Practice: Six Words
Personally, I find Hemingway's famous six-word story extremely inspiring, efficient, and full of pathos. It does what a good story must--connects to the reader's own sense of common humanity and relies upon that sensilbility to fill in the background of the story. There are few stories that can blossom from those six words that wouldn't touch us, move us--and that is, to my mind, an amazing feat.
Because of that, I try to hone my own craft by looking into what Hemingway did and learning from it, then shaping my own stories from that understanding, with the same six-word limitation. Here are a few of today's renderings:
"The puppy licked his unmoving hand."
"The wedding band chafed her finger."
"He shoved her forward, then died."
"Wedding invitations, unsent, brought fresh tears."
To be sure, these are lacking detail that could flesh out the story that I see in my mind's eye, but when I go back to it, so is Hemingway's.
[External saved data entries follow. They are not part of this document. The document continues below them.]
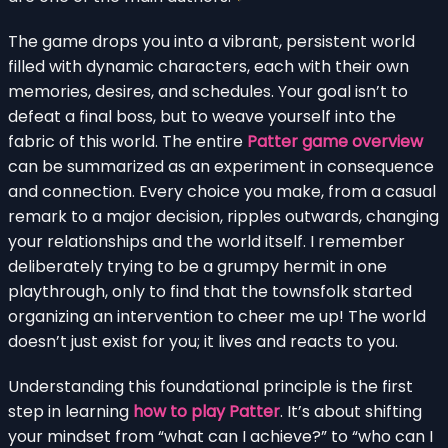
The game drops you into a vibrant, persistent world
filled with dynamic characters, each with their own
memories, desires, and schedules. Your goal isn’t to
defeat a final boss, but to weave yourself into the
fabric of this world. The entire
Patter game overview
can be summarized as an experiment in consequence
and connection. Every choice you make, from a casual
remark to a major decision, ripples outwards, changing
your relationships and the world itself. I remember
deliberately trying to be a grumpy hermit in one
playthrough, only to find that the townsfolk started
organizing an intervention to cheer me up! The world
doesn’t just exist for you; it lives and reacts to you.
Understanding this foundational principle is the first
step in learning
how to play Patter
. It’s about shifting
your mindset from “what can I achieve?” to “who can I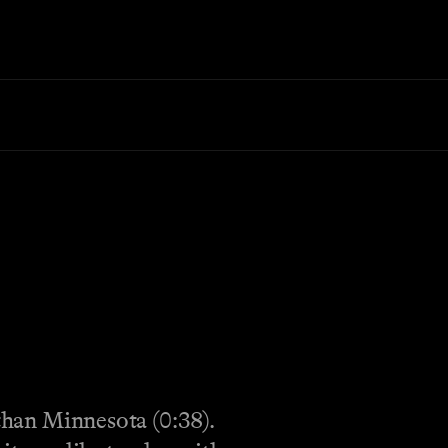
 than Minnesota (0:38).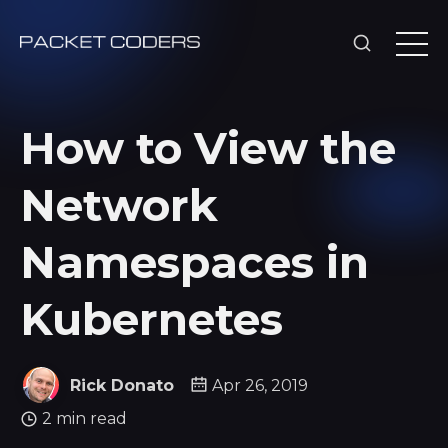
How to View the
Network
Namespaces in
Kubernetes
Rick Donato
Apr 26, 2019
2 min read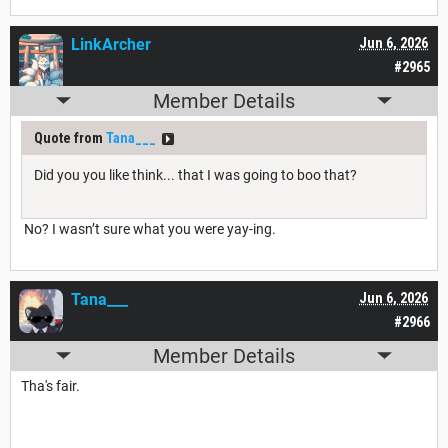
LinkArcher
Jun 6, 2026
#2965
Member Details
Quote from
Tana___
Did you you like think... that I was going to boo that?
No? I wasn’t sure what you were yay-ing.
Tana___
Jun 6, 2026
#2966
Member Details
Tha's fair.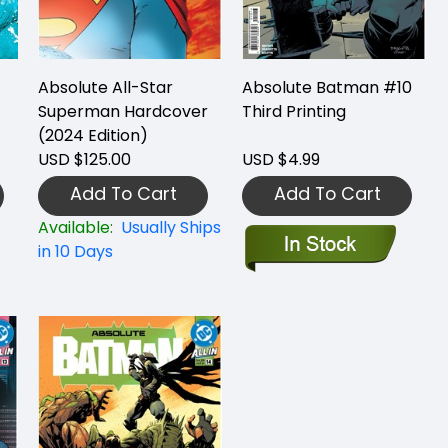
Absolute All-Star
Absolute Batman #10
Superman Hardcover
Third Printing
(2024 Edition)
USD $125.00
USD $4.99
Add To Cart
Add To Cart
Available:
Usually Ships
in 10 Days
I like the last of these best, if only because it has the same sort of rug-pulled-out feel as what Hemingway wrote. Honestly, you could simply revise his story to read "For sale: Wedding dress, never worn." and it would be almost as good. Though there's a particular pathos about the unrealized baby that resonates, I think, more than the unrealized wedding.
So, gentle reader, have you ever worked on this particular challange? Or are there other exercises you really enjoy in the quest to improve your writing? Or just for fun?